Aside from implementing the three specified functions discussed in the Agent class, the remaing functions inside of these classes implement formatting messages from network outputs or discretizing suspicion labels. So the functions inside of these classes should work for any type of attacker, defender, or network you are trying to model outside of the three functions inherited from Agent that must be implemented.
Finally in GameEngine there are four main functions that need to be changed in order to influence how the game effectively plays. The rest are bookkeeping functions that manage the background handling of the simulation and loading in datasets. The four functions are:
-calculateInspectionChance
-generateBackgroundTraffic
-calculateNodeInfectionReward
-calculateScore
This function takes in the size of the traffic buffer to one node and calculates the chance that a given message is inspected or slipped through. In our implementation the more messages backedup the more that slip through without being properly inspected. This could be altered to enforce total inspection or to allow for a variety of techniques that influence inspection chance. All that needs to be returned is a floating point value representing the probability for a nodes inspection chance.
This generates the random benign messages that flow through the network. In our implementation the source and destination of a message are chosen at random but this could be changed to follow more realistic temporal models where flow rate can change depending on certain time frames or that nodes with higher degrees have a higher chance of being selected as the source for out going messages. Several different techniques could be used to model simulation traffic here. All that is required is a dictionary mapping each nodes name to it's traffic buffer is required to be returned.
This function determines how useful a node is to infect for the attacker. In our implementation the number of newly introduced connections to non-infected nodes achieved by infecting this node is the reward. The idea is to target the nodes that maximize cross boundary connections. Other implementations such as going after nodes with high betweeness centrality could be targeted as well.

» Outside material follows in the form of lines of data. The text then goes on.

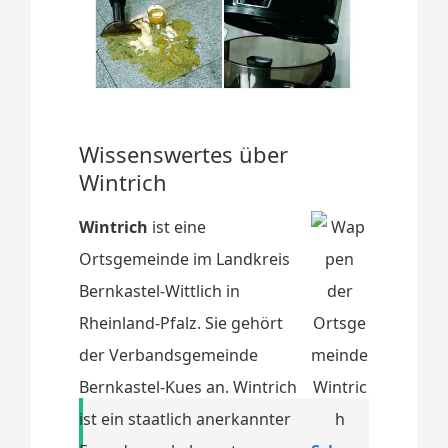
Wissenswertes über
Wintrich
Wintrich
ist eine
Ortsgemeinde im Landkreis
Bernkastel-Wittlich in
Rheinland-Pfalz. Sie gehört
der Verbandsgemeinde
Bernkastel-Kues an. Wintrich
ist ein staatlich anerkannter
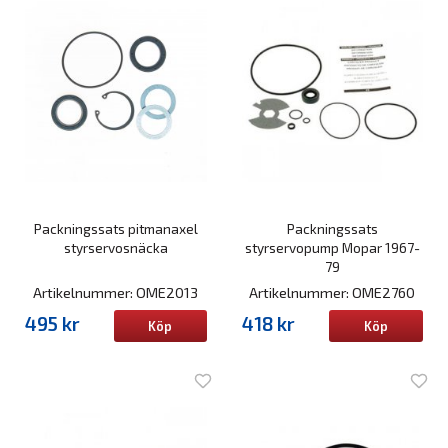
Packningssats pitmanaxel
Packningssats
styrservosnäcka
styrservopump Mopar 1967-
79
Artikelnummer: OME2013
Artikelnummer: OME2760
495 kr
418 kr
Köp
Köp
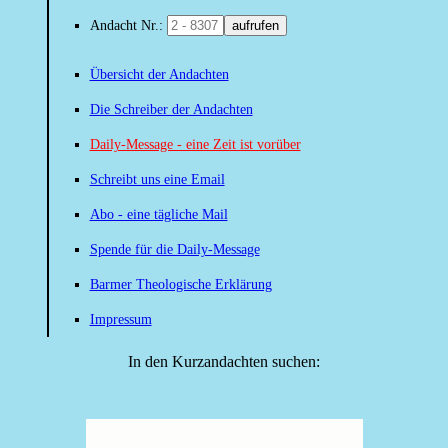
Andacht Nr.:
aufrufen
Übersicht der Andachten
Die Schreiber der Andachten
Daily-Message - eine Zeit ist vorüber
Schreibt uns eine Email
Abo - eine tägliche Mail
Spende für die Daily-Message
Barmer Theologische Erklärung
Impressum
In den Kurzandachten suchen:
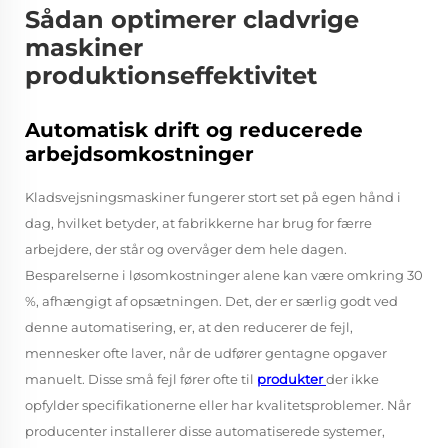
Sådan optimerer cladvrige
maskiner
produktionseffektivitet
Automatisk drift og reducerede
arbejdsomkostninger
Kladsvejsningsmaskiner fungerer stort set på egen hånd i
dag, hvilket betyder, at fabrikkerne har brug for færre
arbejdere, der står og overvåger dem hele dagen.
Besparelserne i løsomkostninger alene kan være omkring 30
%, afhængigt af opsætningen. Det, der er særlig godt ved
denne automatisering, er, at den reducerer de fejl,
mennesker ofte laver, når de udfører gentagne opgaver
manuelt. Disse små fejl fører ofte til
produkter
der ikke
opfylder specifikationerne eller har kvalitetsproblemer. Når
producenter installerer disse automatiserede systemer,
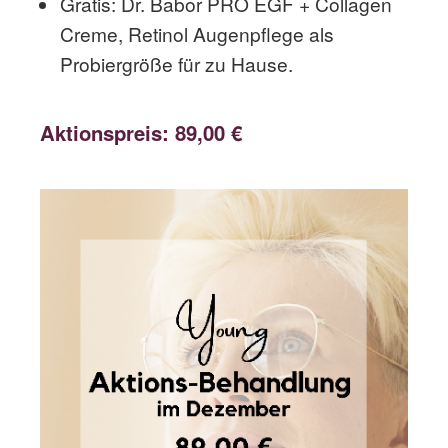
Gratis: Dr. Babor PRO EGF + Collagen
Creme, Retinol Augenpflege als
Probiergröße für zu Hause.
Aktionspreis: 89,00 €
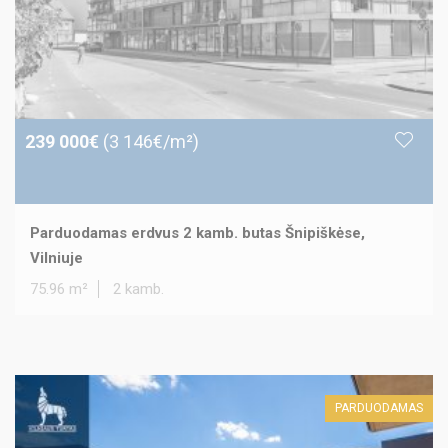
239 000€
(3 146€/m²)
Parduodamas erdvus 2 kamb. butas Šnipiškėse,
Vilniuje
75.96 m²
2 kamb.
PARDUODAMAS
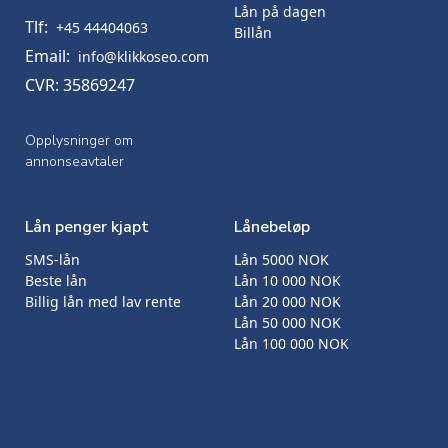
Lån på dagen
Tlf:
+45 44404063
Billån
Email:
info@klikkoseo.com
CVR: 35869247
Opplysninger om
annonseavtaler
Lån penger kjapt
Lånebeløp
SMS-lån
Lån 5000 NOK
Beste lån
Lån 10 000 NOK
Billig lån med lav rente
Lån 20 000 NOK
Lån 50 000 NOK
Lån 100 000 NOK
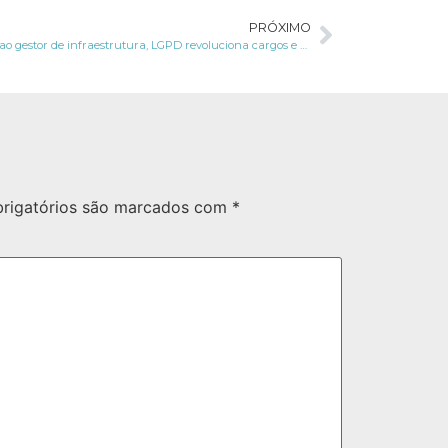
PRÓXIMO
Do DPO ao gestor de infraestrutura, LGPD revoluciona cargos e prioridades nas empresas
rigatórios são marcados com
*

A message and the defenders label are input into this function and the score for both sides is returned. Now if the message is not malicious no score is returned for the attacker as it did not take part in this decision. In our implementation the defender is penalized/rewarded based upon the degree of the node that it is effected by its decision. The idea is to try to be more careful in defending nodes that are more crucial to the network in terms of centrality so that the network stays efficient. If the node is quarantined while being innocent that induces a penalty while if the node was infected it is rewarded. Various weightings could be applied to how the defender is rewarded/penalized here based upon how many nodes are cutoff if this node were to be infected/quarantined.